The New York Times Company is committed to independent, fair, and accurate journalism and delivering best-in-class products. Guided by the principle established by Adolf S. Ochs in 1896 — "To give the news impartially, without fear or favor" — The Times provides "all the news that's fit to print." The company welcomes candidates with wide varieties of backgrounds, experiences, and skill sets to help contribute to its mission. The Times offers early career roles and programs for up-and-coming journalists and professionals, and is continuously looking for creative ways to deliver a best-in-class digital experience.

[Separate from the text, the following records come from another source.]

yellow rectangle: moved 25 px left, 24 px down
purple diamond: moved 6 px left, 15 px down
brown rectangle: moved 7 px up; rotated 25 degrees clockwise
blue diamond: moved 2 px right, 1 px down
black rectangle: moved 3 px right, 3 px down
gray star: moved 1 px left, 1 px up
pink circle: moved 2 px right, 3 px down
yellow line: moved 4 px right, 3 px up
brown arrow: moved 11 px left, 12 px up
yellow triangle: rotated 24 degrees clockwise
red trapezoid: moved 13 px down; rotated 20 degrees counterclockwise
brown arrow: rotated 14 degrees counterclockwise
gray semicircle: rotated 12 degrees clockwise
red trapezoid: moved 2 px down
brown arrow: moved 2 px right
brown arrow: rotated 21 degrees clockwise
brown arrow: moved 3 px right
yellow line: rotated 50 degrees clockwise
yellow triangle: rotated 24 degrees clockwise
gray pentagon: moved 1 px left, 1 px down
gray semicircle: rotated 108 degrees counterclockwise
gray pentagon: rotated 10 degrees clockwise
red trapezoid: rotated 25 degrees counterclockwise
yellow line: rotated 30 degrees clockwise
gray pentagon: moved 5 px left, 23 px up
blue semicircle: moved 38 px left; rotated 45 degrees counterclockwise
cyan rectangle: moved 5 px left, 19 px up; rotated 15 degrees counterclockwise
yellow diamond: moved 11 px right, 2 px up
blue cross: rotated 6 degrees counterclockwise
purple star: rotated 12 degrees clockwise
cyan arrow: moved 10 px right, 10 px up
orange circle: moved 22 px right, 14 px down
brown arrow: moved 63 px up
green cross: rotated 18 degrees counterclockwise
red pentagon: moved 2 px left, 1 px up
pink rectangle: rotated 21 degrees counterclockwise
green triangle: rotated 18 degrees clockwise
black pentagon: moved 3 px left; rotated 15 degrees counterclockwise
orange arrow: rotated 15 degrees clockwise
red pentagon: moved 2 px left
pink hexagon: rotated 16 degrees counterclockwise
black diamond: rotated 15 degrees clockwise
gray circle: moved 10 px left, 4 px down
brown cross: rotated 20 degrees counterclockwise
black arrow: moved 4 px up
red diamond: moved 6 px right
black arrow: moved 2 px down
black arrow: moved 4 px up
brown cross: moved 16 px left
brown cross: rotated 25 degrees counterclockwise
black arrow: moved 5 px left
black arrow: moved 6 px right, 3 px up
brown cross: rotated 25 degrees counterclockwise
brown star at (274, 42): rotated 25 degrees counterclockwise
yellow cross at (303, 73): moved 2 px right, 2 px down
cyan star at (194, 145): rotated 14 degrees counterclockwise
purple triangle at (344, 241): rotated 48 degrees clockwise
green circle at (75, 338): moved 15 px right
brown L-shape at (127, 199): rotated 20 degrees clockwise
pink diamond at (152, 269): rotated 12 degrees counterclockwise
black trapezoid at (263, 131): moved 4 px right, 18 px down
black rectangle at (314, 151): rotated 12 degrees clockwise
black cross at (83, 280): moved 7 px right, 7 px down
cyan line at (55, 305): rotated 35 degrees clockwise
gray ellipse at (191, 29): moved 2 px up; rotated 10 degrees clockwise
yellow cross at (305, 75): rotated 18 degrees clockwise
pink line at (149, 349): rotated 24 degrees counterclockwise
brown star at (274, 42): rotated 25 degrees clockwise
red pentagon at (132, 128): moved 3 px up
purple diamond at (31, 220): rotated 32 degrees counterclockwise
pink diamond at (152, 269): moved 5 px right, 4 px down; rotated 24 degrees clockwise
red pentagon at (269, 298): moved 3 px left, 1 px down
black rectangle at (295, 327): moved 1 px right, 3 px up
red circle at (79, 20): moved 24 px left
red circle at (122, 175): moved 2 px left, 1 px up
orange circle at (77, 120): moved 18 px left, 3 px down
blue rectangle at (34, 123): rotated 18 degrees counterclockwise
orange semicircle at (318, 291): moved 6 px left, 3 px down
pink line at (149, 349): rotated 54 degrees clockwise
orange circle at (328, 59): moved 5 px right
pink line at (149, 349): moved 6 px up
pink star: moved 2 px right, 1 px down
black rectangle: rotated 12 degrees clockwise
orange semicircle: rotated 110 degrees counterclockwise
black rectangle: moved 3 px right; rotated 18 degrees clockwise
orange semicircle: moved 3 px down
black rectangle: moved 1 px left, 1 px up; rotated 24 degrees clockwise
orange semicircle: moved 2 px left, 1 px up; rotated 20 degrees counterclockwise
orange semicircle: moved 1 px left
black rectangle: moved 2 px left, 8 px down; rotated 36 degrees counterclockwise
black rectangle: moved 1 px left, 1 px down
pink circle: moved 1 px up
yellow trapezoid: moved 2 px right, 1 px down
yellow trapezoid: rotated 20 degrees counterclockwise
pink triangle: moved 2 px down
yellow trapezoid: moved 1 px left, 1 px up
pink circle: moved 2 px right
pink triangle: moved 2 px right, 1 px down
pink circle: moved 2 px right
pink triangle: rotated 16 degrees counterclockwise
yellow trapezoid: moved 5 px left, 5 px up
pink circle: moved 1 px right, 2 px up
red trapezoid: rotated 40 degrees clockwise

The New York Times develops the NYTimes iOS app for iPhone and iPad, delivering breaking news, in-depth journalism, interactive storytelling, audio articles, crosswords, cooking recipes, and personalized content recommendations. The iOS engineering team builds and maintains features for article reading (rich text, images, video, interactive graphics, audio playback), offline reading (save articles for later without internet), push notifications for breaking news and personalized alerts, personalized recommendations (Based on reading history, interests, and location), subscription management (metered paywall, subscription sign-up, account management), crossword puzzles and games (interactive puzzle solving, timers, hints), NYT Cooking (recipe browsing, saving, grocery lists, user ratings), audio articles (text-to-speech or narrated audio), live news updates (real-time election results, sports scores, stock markets), commenting and community features (reader comments on articles), dark mode and customizable text sizes, accessibility features (VoiceOver, Dynamic Type), and integration with Apple News and Siri Shortcuts.
Mobile development in this context focuses on rich media presentation (text layout, image galleries, embedded video, interactive graphics using WebViews or native components), offline storage (Core Data or similar for saving articles and crosswords), push notifications with rich media (breaking news images, deep links), subscription management (StoreKit for in-app subscriptions, meter management to enforce paywall limits), crossword puzzle UI (custom drawing, gesture recognition, timer, validation), recipe browsing and saving (image caching, grocery list generation, user ratings), audio playback (AVAudioPlayer, background audio, chapter navigation), real-time data updates (WebSockets for live election results, sports scores), accessibility features (VoiceOver for blind users, dynamic type for visual impairments), integration with content management systems (CMS for article delivery), personalization algorithms (recommendation engine for "For You" tab), widget development (headlines on home screen), Siri Shortcuts ("Hey Siri, read me the top story"), SharePlay integration (read articles together over FaceTime), and performance optimization for fast article loading on cellular networks.
A world-leading digital journalism and media company like The New York Times Company hires:
These roles focus on building and maintaining the digital products that power the world's top destination for journalism, serving millions of readers who rely on The New York Times for independent, fair, and accurate news. Engineers work on rich media presentation for articles (text, images, video, interactive graphics, audio narration), offline reading so subscribers can save articles for later without internet, push notifications for breaking news that matter to each reader, subscription management with metered paywalls (StoreKit, account management), crossword puzzles and games with custom UI and gesture recognition, recipe browsing and saving for NYT Cooking with grocery list generation, real-time live updates for elections, sports scores, and markets, audio articles for on-the-go listening, accessibility features to ensure journalism is available to all readers (VoiceOver, dynamic type), personalization algorithms for "For You" content recommendations, widget development for home screen headlines, SharePlay for reading together over FaceTime, and performance optimization for fast loading on cellular networks — all while upholding the journalistic principles of independence, fairness, accuracy, and "all the news that's fit to print" for over 125 years. The New York Times Company also offers early career roles and programs for up-and-coming professionals.